The core reason these companies are happy to outsource the farming of the beans is because farming is far and away the least profitable stage of the coffee supply chain. There is far more risk of loss due to weather, climate change, pests, and politics. Farming requires a great deal of labor and capital investment.


The sobering reality is that Big Coffee companies benefit from coffee farmers staying poor. The status quo, in which the worldwide network of mostly smallholder coffee farms bears the greatest risks and burdens, means that Big Coffee can extract value from the people responsible for bringing this divine crop to life. Farmers in regions that have been ravaged by the legacies of colonialism and climate change have essentially no sway in setting the price for the coffee they sell. The handful of multi-billion-dollar companies that buy most of the world's coffee have massive influence over that C-market price. For every $7 latte Starbucks sells, only a few cents are captured by the farmers. This imbalance helps explain why coffee prices are still so low despite the fact that almost half the world's coffee farmers barely make enough money to survive.


Where the BOP Coffee Comes From


Diever Galindez, the man who farms the Colombian coffee we have on currently
Diever Galindez, the man who farms the Colombian coffee we have on currently

We don't have the power to fix this system on our own. But as a small roaster, we do have the power to buy, roast, distribute, and serve our coffee in a way that doesn't directly contribute to a system that extracts value from the least powerful.


To do this, we work with importers we trust. "Direct Trade" - an agreement between the roaster and the farmer - is something we'd love to do in the future, but as of now we don't sell enough coffee to give farmers the guarantees they'd need to make the relationship worthwhile. There are lots of importing companies out there that do have those relationships with coffee farms and cooperatives. They often work with the farmers to help them develop bean profiles that Specialty Coffee consumers in America demand, and they come to an agreement with the farmers to buy some or all of their harvest every year. These importers then sell those beans to roasters.
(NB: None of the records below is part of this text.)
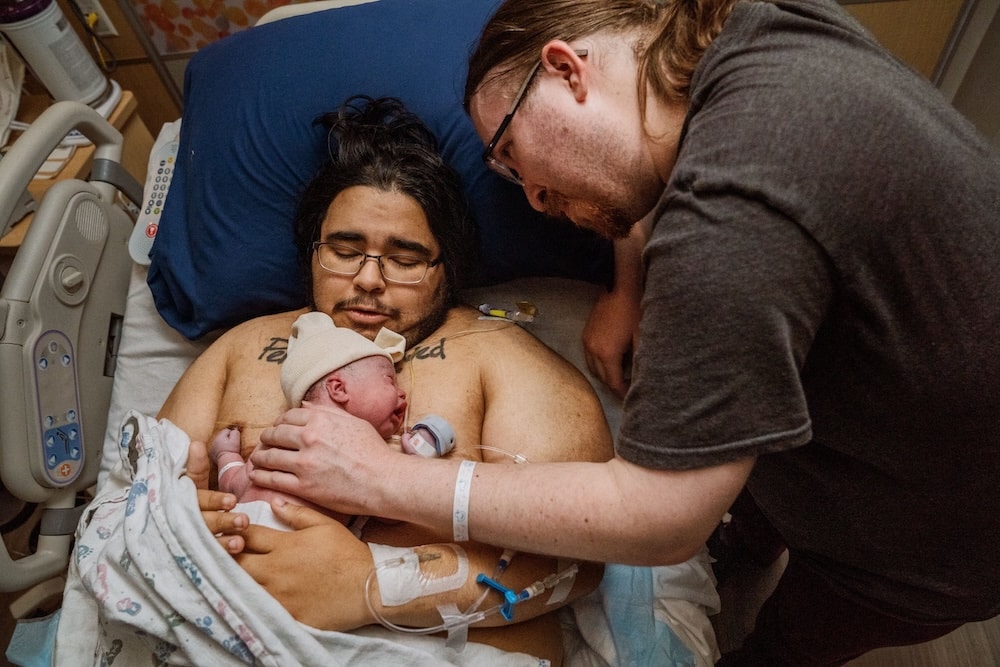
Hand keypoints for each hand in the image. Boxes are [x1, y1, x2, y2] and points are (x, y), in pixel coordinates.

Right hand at [187, 438, 247, 553]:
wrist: (147, 536)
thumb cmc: (179, 502)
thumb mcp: (186, 485)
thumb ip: (195, 468)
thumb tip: (196, 444)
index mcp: (181, 501)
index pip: (199, 500)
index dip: (214, 501)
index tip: (232, 500)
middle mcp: (181, 522)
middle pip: (203, 522)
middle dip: (223, 522)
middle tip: (243, 521)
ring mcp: (185, 542)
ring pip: (204, 542)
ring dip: (222, 543)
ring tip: (240, 542)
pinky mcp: (190, 558)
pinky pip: (204, 559)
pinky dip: (218, 559)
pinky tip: (234, 558)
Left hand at [236, 498, 374, 629]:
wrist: (368, 587)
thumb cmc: (347, 553)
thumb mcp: (325, 525)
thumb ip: (296, 514)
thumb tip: (274, 503)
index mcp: (285, 545)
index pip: (247, 535)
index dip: (236, 531)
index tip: (233, 530)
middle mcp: (276, 570)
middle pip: (236, 562)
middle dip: (228, 556)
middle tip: (226, 553)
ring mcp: (278, 595)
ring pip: (241, 586)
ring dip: (235, 579)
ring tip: (233, 574)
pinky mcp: (284, 614)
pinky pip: (257, 608)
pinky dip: (251, 601)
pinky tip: (251, 597)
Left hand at [251, 406, 394, 516]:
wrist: (384, 480)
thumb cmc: (374, 451)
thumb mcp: (354, 422)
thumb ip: (328, 412)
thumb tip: (305, 405)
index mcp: (321, 420)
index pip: (288, 416)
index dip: (280, 422)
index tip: (278, 428)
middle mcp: (309, 438)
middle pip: (275, 434)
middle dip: (266, 438)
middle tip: (265, 444)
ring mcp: (304, 463)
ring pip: (269, 456)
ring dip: (260, 457)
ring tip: (257, 460)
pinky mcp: (303, 486)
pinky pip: (272, 478)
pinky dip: (260, 476)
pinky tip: (256, 475)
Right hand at [583, 286, 638, 397]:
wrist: (620, 287)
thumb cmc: (634, 310)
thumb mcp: (641, 337)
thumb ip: (640, 360)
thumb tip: (642, 378)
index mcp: (608, 354)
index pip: (614, 383)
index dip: (623, 392)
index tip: (633, 395)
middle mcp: (593, 350)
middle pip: (602, 378)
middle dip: (615, 385)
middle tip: (629, 387)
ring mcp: (587, 342)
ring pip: (593, 368)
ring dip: (605, 375)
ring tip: (620, 375)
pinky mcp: (586, 334)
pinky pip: (590, 357)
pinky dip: (599, 363)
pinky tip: (612, 360)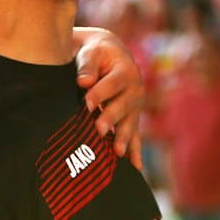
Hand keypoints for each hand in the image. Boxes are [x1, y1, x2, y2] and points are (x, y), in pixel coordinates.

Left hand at [74, 28, 144, 169]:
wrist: (110, 54)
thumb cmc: (96, 53)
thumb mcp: (91, 52)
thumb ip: (87, 66)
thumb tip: (83, 81)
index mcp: (125, 71)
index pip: (111, 84)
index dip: (99, 94)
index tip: (86, 104)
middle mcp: (135, 89)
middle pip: (122, 106)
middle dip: (110, 119)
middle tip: (98, 130)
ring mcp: (135, 106)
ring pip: (129, 123)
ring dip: (123, 138)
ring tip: (117, 152)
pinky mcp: (132, 117)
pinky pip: (135, 136)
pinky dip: (135, 151)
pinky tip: (135, 168)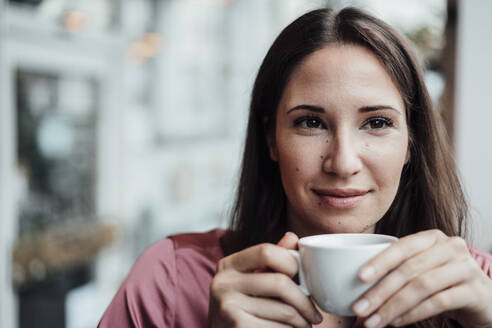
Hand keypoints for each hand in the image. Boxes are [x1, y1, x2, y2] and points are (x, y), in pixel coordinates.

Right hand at [208, 232, 321, 327]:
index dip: (291, 262)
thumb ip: (269, 260)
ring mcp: (227, 306)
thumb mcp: (249, 280)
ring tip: (305, 324)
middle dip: (305, 301)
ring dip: (303, 321)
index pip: (266, 251)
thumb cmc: (240, 308)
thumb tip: (292, 238)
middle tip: (314, 313)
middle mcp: (223, 283)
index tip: (302, 277)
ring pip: (284, 311)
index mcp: (228, 265)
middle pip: (280, 282)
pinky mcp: (236, 327)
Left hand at [351, 229, 491, 327]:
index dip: (380, 261)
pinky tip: (396, 322)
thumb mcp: (421, 269)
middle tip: (360, 308)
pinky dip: (414, 313)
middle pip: (409, 269)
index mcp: (432, 238)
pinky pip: (438, 302)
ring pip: (422, 286)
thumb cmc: (442, 282)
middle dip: (380, 291)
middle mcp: (450, 247)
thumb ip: (396, 270)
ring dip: (393, 306)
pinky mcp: (476, 290)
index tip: (359, 277)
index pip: (402, 246)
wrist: (483, 299)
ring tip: (374, 321)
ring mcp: (466, 268)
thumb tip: (354, 287)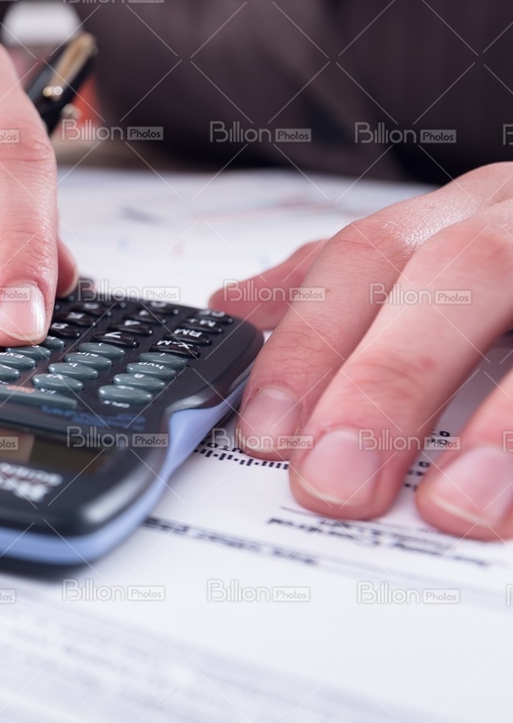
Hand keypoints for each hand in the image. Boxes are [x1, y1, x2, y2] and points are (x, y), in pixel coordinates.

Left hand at [209, 162, 512, 539]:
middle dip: (389, 381)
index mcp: (470, 215)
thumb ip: (347, 288)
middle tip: (335, 482)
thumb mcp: (444, 259)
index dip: (309, 343)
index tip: (264, 432)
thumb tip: (236, 305)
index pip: (367, 258)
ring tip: (457, 508)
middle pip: (459, 277)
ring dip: (506, 424)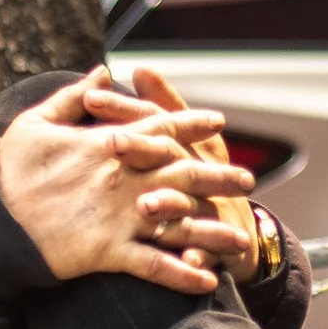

A fresh shipment of beans from our importing partners at Cafe Kreyol and BD Imports
A fresh shipment of beans from our importing partners at Cafe Kreyol and BD Imports

Obviously this dynamic has the potential for abuse. How the importer works with the farmers to negotiate a price matters a great deal. We only buy coffee from importers who have demonstrated, fair relationships with the farms they work with, and who go out of their way to communicate the details of that relationship with us.


All of our importing partners pay a premium above the C-price for all the coffees they buy. The average price we pay them for raw coffee is currently $5.70 - almost 30% higher than what the C-price was at its highest, and almost 100% higher than the C-price was in June.



Who Cares


We are not reinventing the wheel here at the BOP - we are taking part in a movement. Other Specialty Coffee roasters and importers have long been putting in the work to operate for the greater good. And, ideally, the more American consumers are willing to pay honest prices for coffee, the more money coffee farmers can demand for their product.


Arturo Rodriguez, the man who farms the Guatemalan coffee we have on
Arturo Rodriguez, the man who farms the Guatemalan coffee we have on

At least that's the hope for now. Who knows. The economics, science, and politics of this business are genuinely complicated. Maybe the premium prices some farmers are getting from the Specialty Coffee market will never fix this system, and things will only get worse. Or maybe some unforeseen developments will miraculously solve all our problems, making delicious coffee cheap for consumers while being a viable product for producers.


In any case. Until I am convinced otherwise, I'll keep buying beans in the most responsible way I know how. And I'll keep roasting, brewing, sipping and selling those beans to everyone who'd like to join me in the struggle to live well while making the world more livable for others.